### EXERCISE REQUIREMENTS
Render all of the data below as a numbered list, leaving out any blank lines.

=-=-=

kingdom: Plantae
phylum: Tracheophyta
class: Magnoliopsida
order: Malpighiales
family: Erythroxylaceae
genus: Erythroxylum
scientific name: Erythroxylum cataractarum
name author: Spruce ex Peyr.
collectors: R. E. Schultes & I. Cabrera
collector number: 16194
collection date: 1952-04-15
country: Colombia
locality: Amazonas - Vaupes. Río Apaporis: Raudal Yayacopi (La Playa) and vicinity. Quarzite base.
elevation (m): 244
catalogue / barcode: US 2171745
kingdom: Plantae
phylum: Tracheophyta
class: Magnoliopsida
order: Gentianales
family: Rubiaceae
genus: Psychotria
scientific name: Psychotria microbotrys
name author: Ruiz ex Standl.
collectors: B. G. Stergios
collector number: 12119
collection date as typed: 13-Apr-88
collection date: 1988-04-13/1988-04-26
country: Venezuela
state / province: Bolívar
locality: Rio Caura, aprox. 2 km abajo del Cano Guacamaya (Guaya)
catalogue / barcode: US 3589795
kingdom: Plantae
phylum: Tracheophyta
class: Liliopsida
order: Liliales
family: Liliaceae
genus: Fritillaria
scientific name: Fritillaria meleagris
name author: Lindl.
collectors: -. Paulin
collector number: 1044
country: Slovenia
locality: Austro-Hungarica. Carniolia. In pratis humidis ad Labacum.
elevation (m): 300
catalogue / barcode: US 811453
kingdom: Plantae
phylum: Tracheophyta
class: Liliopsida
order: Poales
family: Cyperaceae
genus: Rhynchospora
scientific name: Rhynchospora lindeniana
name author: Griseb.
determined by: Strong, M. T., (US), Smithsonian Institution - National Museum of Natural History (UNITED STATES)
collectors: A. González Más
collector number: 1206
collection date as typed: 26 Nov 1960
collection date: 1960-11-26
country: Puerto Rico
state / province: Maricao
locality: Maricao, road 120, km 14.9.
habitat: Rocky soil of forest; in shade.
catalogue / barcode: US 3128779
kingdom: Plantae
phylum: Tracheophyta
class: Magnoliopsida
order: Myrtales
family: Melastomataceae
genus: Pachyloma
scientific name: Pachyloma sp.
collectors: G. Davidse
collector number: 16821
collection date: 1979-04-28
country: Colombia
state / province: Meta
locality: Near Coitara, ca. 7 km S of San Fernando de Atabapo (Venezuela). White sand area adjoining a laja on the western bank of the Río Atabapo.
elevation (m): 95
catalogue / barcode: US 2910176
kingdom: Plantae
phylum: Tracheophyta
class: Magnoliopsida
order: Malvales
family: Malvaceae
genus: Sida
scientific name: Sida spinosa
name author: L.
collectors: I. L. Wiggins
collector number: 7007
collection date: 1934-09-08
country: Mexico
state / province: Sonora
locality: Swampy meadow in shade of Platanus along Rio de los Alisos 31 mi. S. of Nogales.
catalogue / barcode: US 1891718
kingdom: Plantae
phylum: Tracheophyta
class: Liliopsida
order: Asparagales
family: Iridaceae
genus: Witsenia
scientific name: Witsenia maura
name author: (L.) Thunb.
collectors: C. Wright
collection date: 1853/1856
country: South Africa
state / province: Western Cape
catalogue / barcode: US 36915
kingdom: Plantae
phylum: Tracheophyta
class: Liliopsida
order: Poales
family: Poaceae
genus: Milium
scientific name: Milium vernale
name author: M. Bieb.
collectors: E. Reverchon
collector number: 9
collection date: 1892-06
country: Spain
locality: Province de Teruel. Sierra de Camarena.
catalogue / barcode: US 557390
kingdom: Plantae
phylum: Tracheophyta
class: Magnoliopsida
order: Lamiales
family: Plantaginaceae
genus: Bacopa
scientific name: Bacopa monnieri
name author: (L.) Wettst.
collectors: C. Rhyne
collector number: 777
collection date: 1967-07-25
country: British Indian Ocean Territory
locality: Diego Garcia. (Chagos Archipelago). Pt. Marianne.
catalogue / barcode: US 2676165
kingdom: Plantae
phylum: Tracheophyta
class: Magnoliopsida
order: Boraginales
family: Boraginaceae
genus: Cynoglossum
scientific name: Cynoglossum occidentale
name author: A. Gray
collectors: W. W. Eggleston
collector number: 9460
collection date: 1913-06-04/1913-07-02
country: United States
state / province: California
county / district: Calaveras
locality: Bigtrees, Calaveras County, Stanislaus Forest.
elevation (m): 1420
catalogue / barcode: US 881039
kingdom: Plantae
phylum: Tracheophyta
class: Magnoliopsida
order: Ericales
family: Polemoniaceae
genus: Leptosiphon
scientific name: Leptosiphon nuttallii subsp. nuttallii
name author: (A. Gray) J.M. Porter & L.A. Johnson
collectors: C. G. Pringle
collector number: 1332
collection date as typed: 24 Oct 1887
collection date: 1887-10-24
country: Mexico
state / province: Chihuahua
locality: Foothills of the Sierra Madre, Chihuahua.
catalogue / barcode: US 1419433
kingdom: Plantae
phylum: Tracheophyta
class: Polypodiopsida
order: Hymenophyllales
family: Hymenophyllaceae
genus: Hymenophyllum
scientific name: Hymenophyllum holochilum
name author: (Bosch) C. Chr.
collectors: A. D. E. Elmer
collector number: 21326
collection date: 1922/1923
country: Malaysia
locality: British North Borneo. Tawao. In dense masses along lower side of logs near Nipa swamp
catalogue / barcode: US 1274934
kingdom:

=-=-=

### RESPONSE TO THIS TASK
1. kingdom: Plantae
2. phylum: Tracheophyta
3. class: Magnoliopsida
4. order: Malpighiales
5. family: Erythroxylaceae
6. genus: Erythroxylum
7. scientific name: Erythroxylum cataractarum
8. name author: Spruce ex Peyr.
9. collectors: R. E. Schultes & I. Cabrera
10. collector number: 16194
11. collection date: 1952-04-15
12. country: Colombia
13. locality: Amazonas - Vaupes. Río Apaporis: Raudal Yayacopi (La Playa) and vicinity. Quarzite base.
14. elevation (m): 244
15. catalogue / barcode: US 2171745
16. kingdom: Plantae
17. phylum: Tracheophyta
18. class: Magnoliopsida
19. order: Gentianales
20. family: Rubiaceae
21. genus: Psychotria
22. scientific name: Psychotria microbotrys
23. name author: Ruiz ex Standl.
24. collectors: B. G. Stergios
25. collector number: 12119
26. collection date as typed: 13-Apr-88
27. collection date: 1988-04-13/1988-04-26
28. country: Venezuela
29. state / province: Bolívar
30. locality: Rio Caura, aprox. 2 km abajo del Cano Guacamaya (Guaya)
31. catalogue / barcode: US 3589795
32. kingdom: Plantae
33. phylum: Tracheophyta
34. class: Liliopsida
35. order: Liliales
36. family: Liliaceae
37. genus: Fritillaria
38. scientific name: Fritillaria meleagris
39. name author: Lindl.
40. collectors: -. Paulin
41. collector number: 1044
42. country: Slovenia
43. locality: Austro-Hungarica. Carniolia. In pratis humidis ad Labacum.
44. elevation (m): 300
45. catalogue / barcode: US 811453
46. kingdom: Plantae
47. phylum: Tracheophyta
48. class: Liliopsida
49. order: Poales
50. family: Cyperaceae
51. genus: Rhynchospora
52. scientific name: Rhynchospora lindeniana
53. name author: Griseb.
54. determined by: Strong, M. T., (US), Smithsonian Institution - National Museum of Natural History (UNITED STATES)
55. collectors: A. González Más
56. collector number: 1206
57. collection date as typed: 26 Nov 1960
58. collection date: 1960-11-26
59. country: Puerto Rico
60. state / province: Maricao
61. locality: Maricao, road 120, km 14.9.
62. habitat: Rocky soil of forest; in shade.
63. catalogue / barcode: US 3128779
64. kingdom: Plantae
65. phylum: Tracheophyta
66. class: Magnoliopsida
67. order: Myrtales
68. family: Melastomataceae
69. genus: Pachyloma
70. scientific name: Pachyloma sp.
71. collectors: G. Davidse
72. collector number: 16821
73. collection date: 1979-04-28
74. country: Colombia
75. state / province: Meta
76. locality: Near Coitara, ca. 7 km S of San Fernando de Atabapo (Venezuela). White sand area adjoining a laja on the western bank of the Río Atabapo.
77. elevation (m): 95
78. catalogue / barcode: US 2910176
79. kingdom: Plantae
80. phylum: Tracheophyta
81. class: Magnoliopsida
82. order: Malvales
83. family: Malvaceae
84. genus: Sida
85. scientific name: Sida spinosa
86. name author: L.
87. collectors: I. L. Wiggins
88. collector number: 7007
89. collection date: 1934-09-08
90. country: Mexico
91. state / province: Sonora
92. locality: Swampy meadow in shade of Platanus along Rio de los Alisos 31 mi. S. of Nogales.
93. catalogue / barcode: US 1891718
94. kingdom: Plantae
95. phylum: Tracheophyta
96. class: Liliopsida
97. order: Asparagales
98. family: Iridaceae
99. genus: Witsenia
100. scientific name: Witsenia maura
101. name author: (L.) Thunb.
102. collectors: C. Wright
103. collection date: 1853/1856
104. country: South Africa
105. state / province: Western Cape
106. catalogue / barcode: US 36915
107. kingdom: Plantae
108. phylum: Tracheophyta
109. class: Liliopsida
110. order: Poales
111. family: Poaceae
112. genus: Milium
113. scientific name: Milium vernale
114. name author: M. Bieb.
115. collectors: E. Reverchon
116. collector number: 9
117. collection date: 1892-06
118. country: Spain
119. locality: Province de Teruel. Sierra de Camarena.
120. catalogue / barcode: US 557390
121. kingdom: Plantae
122. phylum: Tracheophyta
123. class: Magnoliopsida
124. order: Lamiales
125. family: Plantaginaceae
126. genus: Bacopa
127. scientific name: Bacopa monnieri
128. name author: (L.) Wettst.
129. collectors: C. Rhyne
130. collector number: 777
131. collection date: 1967-07-25
132. country: British Indian Ocean Territory
133. locality: Diego Garcia. (Chagos Archipelago). Pt. Marianne.
134. catalogue / barcode: US 2676165
135. kingdom: Plantae
136. phylum: Tracheophyta
137. class: Magnoliopsida
138. order: Boraginales
139. family: Boraginaceae
140. genus: Cynoglossum
141. scientific name: Cynoglossum occidentale
142. name author: A. Gray
143. collectors: W. W. Eggleston
144. collector number: 9460
145. collection date: 1913-06-04/1913-07-02
146. country: United States
147. state / province: California
148. county / district: Calaveras
149. locality: Bigtrees, Calaveras County, Stanislaus Forest.
150. elevation (m): 1420
151. catalogue / barcode: US 881039
152. kingdom: Plantae
153. phylum: Tracheophyta
154. class: Magnoliopsida
155. order: Ericales
156. family: Polemoniaceae
157. genus: Leptosiphon
158. scientific name: Leptosiphon nuttallii subsp. nuttallii
159. name author: (A. Gray) J.M. Porter & L.A. Johnson
160. collectors: C. G. Pringle
161. collector number: 1332
162. collection date as typed: 24 Oct 1887
163. collection date: 1887-10-24
164. country: Mexico
165. state / province: Chihuahua
166. locality: Foothills of the Sierra Madre, Chihuahua.
167. catalogue / barcode: US 1419433
168. kingdom: Plantae
169. phylum: Tracheophyta
170. class: Polypodiopsida
171. order: Hymenophyllales
172. family: Hymenophyllaceae
173. genus: Hymenophyllum
174. scientific name: Hymenophyllum holochilum
175. name author: (Bosch) C. Chr.
176. collectors: A. D. E. Elmer
177. collector number: 21326
178. collection date: 1922/1923
179. country: Malaysia
180. locality: British North Borneo. Tawao. In dense masses along lower side of logs near Nipa swamp
181. catalogue / barcode: US 1274934
182. kingdom:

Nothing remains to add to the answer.